Rob Stevens, Analytical Consultant in SAS Global Professional Services, has suggested guidelines for running a fair and informative bake-off, emulating real-world circumstances. (It is easy for a bake-off to be “fixed” in favor of a preferred vendor, so these guidelines should be adhered to.):
• Provide all necessary information (including historical demand data and events).
• Provide sufficient history for vendors to be able to utilize holdout samples for evaluating their models.
• Give vendors sufficient time to analyze your data—don’t force them to take shortcuts that you would not take in real-life forecasting.
• Assist vendors with the domain experience they may lack regarding your business—perhaps by having a project team member assigned to support the vendors during the bake-off.

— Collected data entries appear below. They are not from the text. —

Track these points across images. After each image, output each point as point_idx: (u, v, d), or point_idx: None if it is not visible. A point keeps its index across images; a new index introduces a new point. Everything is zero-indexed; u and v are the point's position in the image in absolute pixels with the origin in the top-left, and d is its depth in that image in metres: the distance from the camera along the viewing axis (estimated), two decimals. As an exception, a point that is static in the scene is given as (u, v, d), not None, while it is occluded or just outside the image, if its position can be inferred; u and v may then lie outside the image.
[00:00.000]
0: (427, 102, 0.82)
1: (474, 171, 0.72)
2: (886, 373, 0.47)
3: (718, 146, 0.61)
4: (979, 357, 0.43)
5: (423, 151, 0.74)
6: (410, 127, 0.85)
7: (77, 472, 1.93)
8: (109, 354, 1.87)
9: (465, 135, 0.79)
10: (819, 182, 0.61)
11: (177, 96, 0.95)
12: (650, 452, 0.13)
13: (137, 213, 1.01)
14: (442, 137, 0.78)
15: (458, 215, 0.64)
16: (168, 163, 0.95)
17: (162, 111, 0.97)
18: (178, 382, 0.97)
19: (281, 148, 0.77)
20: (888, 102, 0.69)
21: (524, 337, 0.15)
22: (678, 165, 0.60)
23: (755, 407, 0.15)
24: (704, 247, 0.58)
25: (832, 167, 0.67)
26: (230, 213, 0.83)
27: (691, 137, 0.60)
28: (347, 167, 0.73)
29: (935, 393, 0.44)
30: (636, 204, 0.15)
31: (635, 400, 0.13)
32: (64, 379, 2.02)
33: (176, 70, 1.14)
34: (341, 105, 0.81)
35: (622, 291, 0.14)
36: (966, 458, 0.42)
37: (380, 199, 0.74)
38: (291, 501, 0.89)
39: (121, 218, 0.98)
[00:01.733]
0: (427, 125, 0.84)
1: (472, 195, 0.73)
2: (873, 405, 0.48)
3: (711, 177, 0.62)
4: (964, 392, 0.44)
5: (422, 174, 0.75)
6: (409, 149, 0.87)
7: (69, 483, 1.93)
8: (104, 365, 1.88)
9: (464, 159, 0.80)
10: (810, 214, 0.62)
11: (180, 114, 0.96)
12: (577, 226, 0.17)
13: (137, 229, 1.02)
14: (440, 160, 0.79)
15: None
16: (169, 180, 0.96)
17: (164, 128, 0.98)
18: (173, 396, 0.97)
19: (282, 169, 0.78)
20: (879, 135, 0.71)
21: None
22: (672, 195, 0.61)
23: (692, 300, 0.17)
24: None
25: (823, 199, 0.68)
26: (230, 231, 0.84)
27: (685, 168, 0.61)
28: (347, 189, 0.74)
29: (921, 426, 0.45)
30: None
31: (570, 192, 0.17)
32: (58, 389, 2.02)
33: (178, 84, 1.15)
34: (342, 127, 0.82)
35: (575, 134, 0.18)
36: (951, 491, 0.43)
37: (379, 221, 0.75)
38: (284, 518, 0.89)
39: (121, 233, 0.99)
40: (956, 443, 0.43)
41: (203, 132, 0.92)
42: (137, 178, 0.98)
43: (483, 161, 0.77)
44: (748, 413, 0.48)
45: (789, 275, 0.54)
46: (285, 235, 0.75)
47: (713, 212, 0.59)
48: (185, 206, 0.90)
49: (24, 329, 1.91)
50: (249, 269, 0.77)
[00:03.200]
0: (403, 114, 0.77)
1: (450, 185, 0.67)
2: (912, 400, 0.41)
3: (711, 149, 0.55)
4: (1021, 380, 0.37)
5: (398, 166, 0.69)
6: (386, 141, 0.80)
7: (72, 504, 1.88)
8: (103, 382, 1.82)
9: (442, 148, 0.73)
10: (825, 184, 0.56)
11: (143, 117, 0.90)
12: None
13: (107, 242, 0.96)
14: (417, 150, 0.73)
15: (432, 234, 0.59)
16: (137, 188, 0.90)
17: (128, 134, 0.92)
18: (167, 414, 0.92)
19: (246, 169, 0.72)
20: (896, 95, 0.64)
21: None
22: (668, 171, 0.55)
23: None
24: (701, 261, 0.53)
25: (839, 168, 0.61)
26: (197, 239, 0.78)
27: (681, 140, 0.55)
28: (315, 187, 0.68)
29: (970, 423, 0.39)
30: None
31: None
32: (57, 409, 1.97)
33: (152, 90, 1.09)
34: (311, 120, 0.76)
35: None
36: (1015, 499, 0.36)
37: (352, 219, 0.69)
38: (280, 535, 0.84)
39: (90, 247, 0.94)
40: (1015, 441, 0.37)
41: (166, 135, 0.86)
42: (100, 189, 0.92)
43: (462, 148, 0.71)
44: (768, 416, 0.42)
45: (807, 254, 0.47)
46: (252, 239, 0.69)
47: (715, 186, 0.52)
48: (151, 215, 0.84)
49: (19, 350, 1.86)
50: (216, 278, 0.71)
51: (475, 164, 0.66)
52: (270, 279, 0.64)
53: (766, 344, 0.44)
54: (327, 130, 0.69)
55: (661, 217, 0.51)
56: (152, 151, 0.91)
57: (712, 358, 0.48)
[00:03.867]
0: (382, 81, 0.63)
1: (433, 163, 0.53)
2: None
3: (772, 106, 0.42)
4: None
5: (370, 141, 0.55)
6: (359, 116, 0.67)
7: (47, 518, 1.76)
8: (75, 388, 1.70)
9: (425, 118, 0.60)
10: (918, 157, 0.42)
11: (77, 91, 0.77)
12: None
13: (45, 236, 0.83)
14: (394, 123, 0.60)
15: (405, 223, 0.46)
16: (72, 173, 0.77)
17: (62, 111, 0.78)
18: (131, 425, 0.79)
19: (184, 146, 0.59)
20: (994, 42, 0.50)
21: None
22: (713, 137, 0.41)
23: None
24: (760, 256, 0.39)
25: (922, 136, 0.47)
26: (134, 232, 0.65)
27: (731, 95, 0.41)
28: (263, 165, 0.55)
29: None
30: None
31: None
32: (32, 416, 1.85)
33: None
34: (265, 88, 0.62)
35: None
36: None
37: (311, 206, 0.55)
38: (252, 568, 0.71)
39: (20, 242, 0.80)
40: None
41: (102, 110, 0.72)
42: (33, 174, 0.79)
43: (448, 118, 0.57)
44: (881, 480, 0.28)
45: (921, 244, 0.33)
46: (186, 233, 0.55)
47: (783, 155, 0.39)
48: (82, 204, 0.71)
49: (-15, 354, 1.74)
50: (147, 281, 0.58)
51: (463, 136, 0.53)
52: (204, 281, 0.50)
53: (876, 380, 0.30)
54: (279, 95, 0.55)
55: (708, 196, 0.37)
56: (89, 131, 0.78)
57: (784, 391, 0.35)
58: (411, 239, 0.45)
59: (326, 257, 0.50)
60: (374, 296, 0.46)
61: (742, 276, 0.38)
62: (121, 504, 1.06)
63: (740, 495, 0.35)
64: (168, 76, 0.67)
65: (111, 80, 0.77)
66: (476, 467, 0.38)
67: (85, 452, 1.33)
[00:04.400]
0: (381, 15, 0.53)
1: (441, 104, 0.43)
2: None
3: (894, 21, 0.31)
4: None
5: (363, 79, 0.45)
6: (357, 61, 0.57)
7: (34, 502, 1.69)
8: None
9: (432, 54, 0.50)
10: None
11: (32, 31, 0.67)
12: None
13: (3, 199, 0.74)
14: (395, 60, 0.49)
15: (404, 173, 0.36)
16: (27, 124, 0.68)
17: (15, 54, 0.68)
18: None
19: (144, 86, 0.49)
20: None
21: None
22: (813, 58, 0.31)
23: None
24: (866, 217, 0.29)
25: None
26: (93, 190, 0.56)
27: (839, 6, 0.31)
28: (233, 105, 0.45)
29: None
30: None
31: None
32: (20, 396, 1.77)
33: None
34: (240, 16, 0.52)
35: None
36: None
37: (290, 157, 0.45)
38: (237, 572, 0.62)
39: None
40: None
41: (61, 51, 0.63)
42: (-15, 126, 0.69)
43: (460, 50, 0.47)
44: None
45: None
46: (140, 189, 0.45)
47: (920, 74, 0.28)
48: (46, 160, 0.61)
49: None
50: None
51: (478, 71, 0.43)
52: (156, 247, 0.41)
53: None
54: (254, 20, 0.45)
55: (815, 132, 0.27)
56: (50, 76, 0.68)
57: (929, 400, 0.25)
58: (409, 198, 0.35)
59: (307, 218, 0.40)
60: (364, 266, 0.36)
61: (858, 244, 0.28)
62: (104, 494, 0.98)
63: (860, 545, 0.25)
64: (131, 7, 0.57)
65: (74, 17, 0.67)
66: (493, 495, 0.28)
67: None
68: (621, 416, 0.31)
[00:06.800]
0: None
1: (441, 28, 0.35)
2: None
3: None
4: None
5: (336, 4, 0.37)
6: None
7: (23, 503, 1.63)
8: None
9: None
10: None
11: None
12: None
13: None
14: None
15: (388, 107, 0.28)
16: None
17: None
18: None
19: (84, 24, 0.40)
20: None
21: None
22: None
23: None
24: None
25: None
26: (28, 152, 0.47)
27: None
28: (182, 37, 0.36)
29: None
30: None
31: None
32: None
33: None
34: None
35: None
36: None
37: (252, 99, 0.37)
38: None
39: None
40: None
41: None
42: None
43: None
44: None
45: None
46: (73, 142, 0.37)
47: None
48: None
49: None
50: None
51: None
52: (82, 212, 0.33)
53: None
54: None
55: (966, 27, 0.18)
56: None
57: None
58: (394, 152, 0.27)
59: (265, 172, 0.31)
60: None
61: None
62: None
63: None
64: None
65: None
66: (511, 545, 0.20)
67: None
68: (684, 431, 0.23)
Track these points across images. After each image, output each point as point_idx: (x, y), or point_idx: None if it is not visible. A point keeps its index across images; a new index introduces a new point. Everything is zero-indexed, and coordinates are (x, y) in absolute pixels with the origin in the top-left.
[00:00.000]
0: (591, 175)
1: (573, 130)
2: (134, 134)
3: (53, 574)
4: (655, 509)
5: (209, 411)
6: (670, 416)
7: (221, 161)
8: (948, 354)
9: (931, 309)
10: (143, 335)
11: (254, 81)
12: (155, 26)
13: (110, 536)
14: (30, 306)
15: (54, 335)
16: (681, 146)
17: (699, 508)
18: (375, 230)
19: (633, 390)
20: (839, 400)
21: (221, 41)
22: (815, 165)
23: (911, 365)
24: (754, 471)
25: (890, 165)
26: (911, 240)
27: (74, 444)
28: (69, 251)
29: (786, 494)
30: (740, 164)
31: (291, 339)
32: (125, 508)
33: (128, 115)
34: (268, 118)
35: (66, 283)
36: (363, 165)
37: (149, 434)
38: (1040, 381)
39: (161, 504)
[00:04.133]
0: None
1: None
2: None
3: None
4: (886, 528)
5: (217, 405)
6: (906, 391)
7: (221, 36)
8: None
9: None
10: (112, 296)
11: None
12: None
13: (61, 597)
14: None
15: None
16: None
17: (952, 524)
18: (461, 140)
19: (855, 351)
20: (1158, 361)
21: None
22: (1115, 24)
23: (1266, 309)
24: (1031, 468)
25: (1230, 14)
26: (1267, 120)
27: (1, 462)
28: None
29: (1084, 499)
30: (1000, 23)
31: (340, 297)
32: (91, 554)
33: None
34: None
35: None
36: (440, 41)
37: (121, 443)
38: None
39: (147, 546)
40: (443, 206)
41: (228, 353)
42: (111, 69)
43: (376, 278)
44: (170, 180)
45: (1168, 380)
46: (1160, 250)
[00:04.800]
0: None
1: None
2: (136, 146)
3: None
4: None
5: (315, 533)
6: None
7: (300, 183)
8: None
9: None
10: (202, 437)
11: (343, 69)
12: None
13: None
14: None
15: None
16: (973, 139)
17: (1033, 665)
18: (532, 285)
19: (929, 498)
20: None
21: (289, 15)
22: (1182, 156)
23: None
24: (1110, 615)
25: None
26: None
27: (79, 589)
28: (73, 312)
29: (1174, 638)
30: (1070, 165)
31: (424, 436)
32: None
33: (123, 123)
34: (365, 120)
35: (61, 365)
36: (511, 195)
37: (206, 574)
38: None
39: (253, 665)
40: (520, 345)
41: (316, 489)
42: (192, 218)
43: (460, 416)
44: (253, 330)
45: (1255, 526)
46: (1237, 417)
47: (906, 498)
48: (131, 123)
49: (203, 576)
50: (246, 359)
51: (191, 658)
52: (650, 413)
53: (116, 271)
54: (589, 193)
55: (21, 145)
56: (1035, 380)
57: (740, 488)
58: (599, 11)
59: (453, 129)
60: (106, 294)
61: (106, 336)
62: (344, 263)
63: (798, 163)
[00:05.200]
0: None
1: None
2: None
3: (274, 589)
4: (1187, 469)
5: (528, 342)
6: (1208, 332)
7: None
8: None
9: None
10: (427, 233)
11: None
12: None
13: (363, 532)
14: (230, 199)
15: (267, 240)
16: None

• Do not “fix” the bake-off with arbitrary rules to put favored vendors at an advantage. (Not only is this completely unethical but, it prevents you from getting a fair assessment of each vendor’s performance.)
• Be aware that a bake-off is a one-shot event, and the results may be somewhat due to chance. Better forecasting systems evolve over time, incorporating learnings from each forecasting cycle.
• Utilize appropriate evaluation metrics—not just focusing on error (MAPE) or accuracy. Also consider the bias in the competing forecasts, and the “value added” compared to using a naïve model.
• Be aware that simple models are often better at forecasting the future, even though they may not fit the past as well as more complex models. Access to a wide range of model choices is good, but fancier models will not guarantee better forecasts. Focus on the quality of the future forecasts, not on the model fit to history.
• Beware of organization politics that may contaminate the bake-off evaluation.
Note that a bake-off is no substitute for a full-scale Proof-of-Concept/Proof-of-Value that demonstrates the software’s performance with the organization’s full data. A proper POC/POV can require a significant commitment of time and resources from the vendor, and the selection team should budget to pay for the service provided.